I am working on two stepper motors and trying to control them using RPi3(Ubuntu mate) with A4988 motor drivers. I successfully managed to drive the motors with external 12V battery source. After sometime, I tried to test the circuit again but now the RPi is heating up and not booting. I don't know what happened. Please help

The red LED is glowing but its not booting. Also I am only connecting the stepping mode pins and STEP, DIR pins of the A4988 to the RPi. There are two motors whose Vdd and Vmot pins are connected together. An LM2596 is used to step down (12v to 5v) the voltage used for Vdd

Update: I checked each of the A4988 drivers,they are in working conditions. Only the Rpi got fried. I hope somebody could explain ,why only the Rpi got fried? and What are the precautions to be taken to ensure this does not happen again?

Update2: I used another Rpi to test the same circuit and its working fine. I think the reason for the RPi getting fried is that there was an open 12V wire coming from the source which might have accidentally touched the RPi.

I tried booting the fried Rpi and I found that it's actually booting up, but the processor is heating up. I don't know the reason for this behaviour. I read something about the polyfuse which takes time to reset. Maybe the polyfuse might have blown and now resetting.

  • Do either of the red/green LEDs light up or blink? Also, can you share some more details (schematic or picture) on how you wired up your motors, drivers and battery to the Pi? Commented Dec 17, 2018 at 9:57
  • 1
    If the Pi gets very hot very quickly it is dead. Especially so when it doesn't even boot so isn't running any software. Somehow you have fed more than 3V3 into a Pi GPIO or have connected more than 6V to a 5V pin or more than 3V3 to a 3V3 pin.
    – joan
    Commented Dec 17, 2018 at 11:52
  • but all of the pins where output pins. There were no inputs to the rpi.Does that mean the drivers also got fried. As I am a beginner ,Can you point me towards safety measures to be taken while working with circuit. Thank you for the reply
    – AK46
    Commented Dec 17, 2018 at 12:06
  • 1
    Making a pin an output does not protect it from being damaged by excessive input voltage, I'm afraid. Commented Dec 17, 2018 at 12:28
  • How to stop excessive input voltage?
    – AK46
    Commented Dec 17, 2018 at 12:37

2 Answers 2


It is highly likely that a voltage >3.3v went into the Raspberry Pi and it was damaged becuase of that. Unfortunately you will need to buy a new Pi.

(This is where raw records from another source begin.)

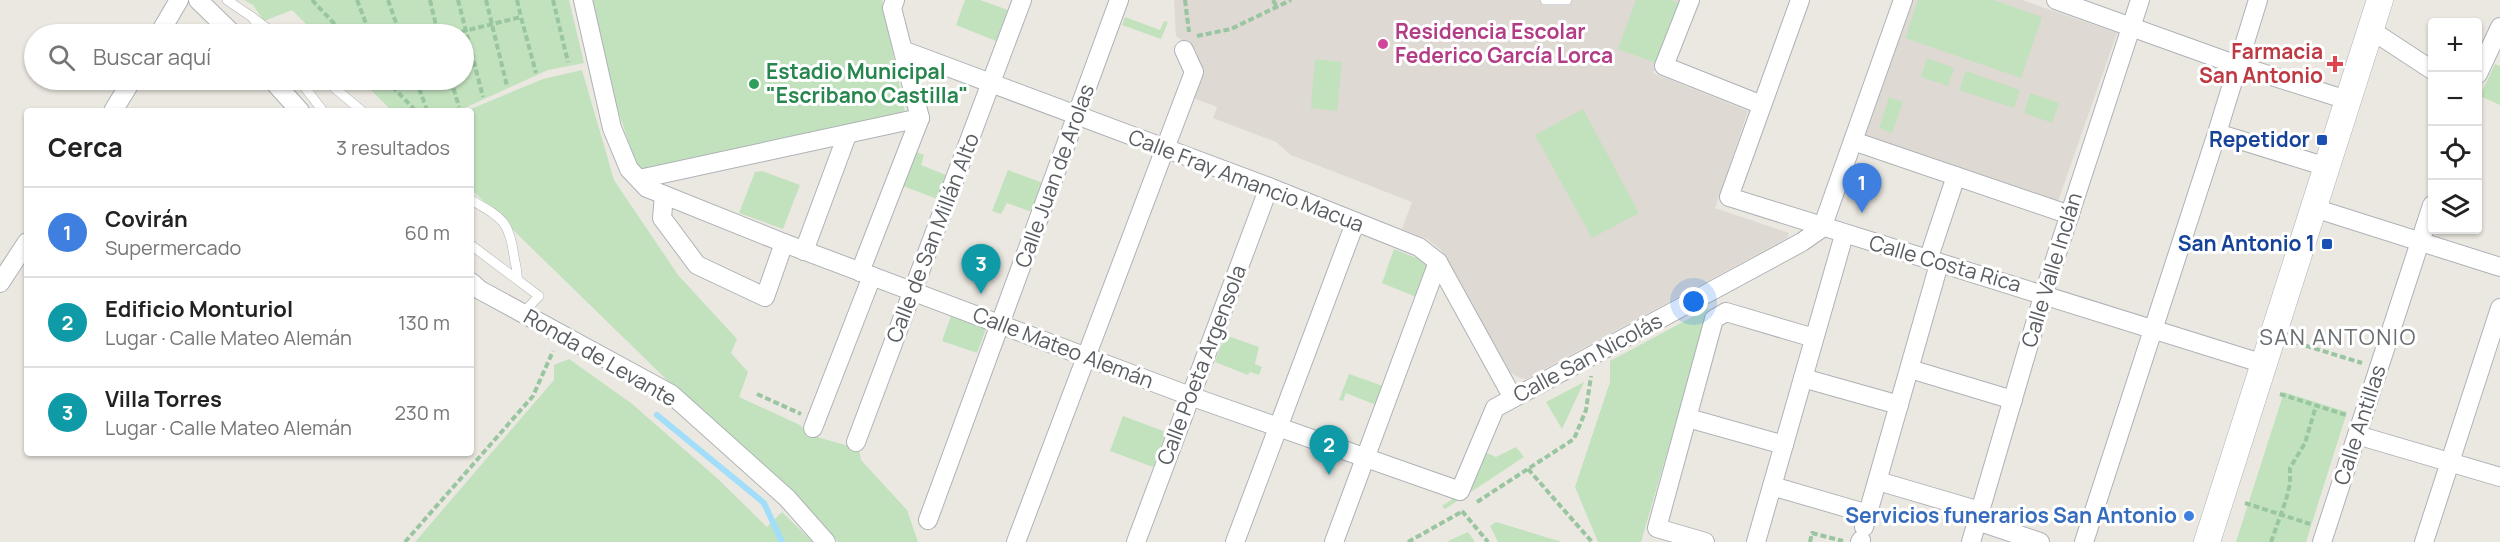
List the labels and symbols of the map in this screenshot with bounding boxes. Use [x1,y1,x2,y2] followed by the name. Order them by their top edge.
[1395,17,1613,69] place label: Residencia Escolar Federico García Lorca
[1376,37,1390,51] marker: Residencia Escolar Federico García Lorca
[2199,37,2323,89] place label: Farmacia San Antonio
[766,57,968,109] place label: Estadio Municipal "Escribano Castilla"
[2328,57,2342,71] marker: Farmacia San Antonio
[747,77,761,91] marker: Estadio Municipal "Escribano Castilla"
[1008,80,1100,271] street label: Calle Juan de Arolas
[1125,122,1368,238] street label: Calle Fray Amancio Macua
[2209,125,2310,153] place label: Repetidor
[879,129,985,347] street label: Calle de San Millán Alto
[2315,133,2329,147] marker: Repetidor
[1842,164,1882,213] pin: 1
[2014,189,2088,350] street label: Calle Valle Inclán
[1866,228,2025,298] street label: Calle Costa Rica
[2178,229,2315,257] place label: San Antonio 1
[2320,237,2334,251] marker: San Antonio 1
[962,244,1000,294] pin: 3
[1150,261,1252,469] street label: Calle Poeta Argensola
[1679,287,1708,316] your location
[969,300,1158,394] street label: Calle Mateo Alemán
[519,302,682,412] street label: Ronda de Levante
[1508,306,1667,408] street label: Calle San Nicolás
[2259,322,2417,352] district label: SAN ANTONIO
[2326,361,2392,488] street label: Calle Antillas
[1310,426,1348,475] pin: 2
[1845,501,2177,529] place label: Servicios funerarios San Antonio
[2182,509,2196,523] marker: Servicios funerarios San Antonio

  • I know that my Rpi is damaged but I cannot figure out how a voltage >3.3V went into the Rpi. Aren't motordrivers supposed to keep the voltages in check?
    – AK46
    Commented Dec 21, 2018 at 5:16
  • They will if they are not damaged and the grounds are not opened.
    – Gil
    Commented Nov 24, 2022 at 2:18

Consider you take a piece of thread about 100 meters and then use it to repel down a steep cliff, the results would be bad and you would be "broken" when you landed. If an ant did that it would arrive safely at the bottom. Electronics is like that, it has all type of limits and when exceeded it gets broken, sometimes in nanoseconds and no smoke. Did the drivers get fried, no clue you need to check them. I don't know your resources but you need at least an inexpensive multimeter to check voltages, resistance, etc. Since the drivers are not that expensive rather than risk another Pi replace them. It is also advisable to use LEDs with a resistor to check your outputs first. Then use your multimeter to check all the connections that go to the Pi and be sure they are not greater then 3V3 (3.3 volts).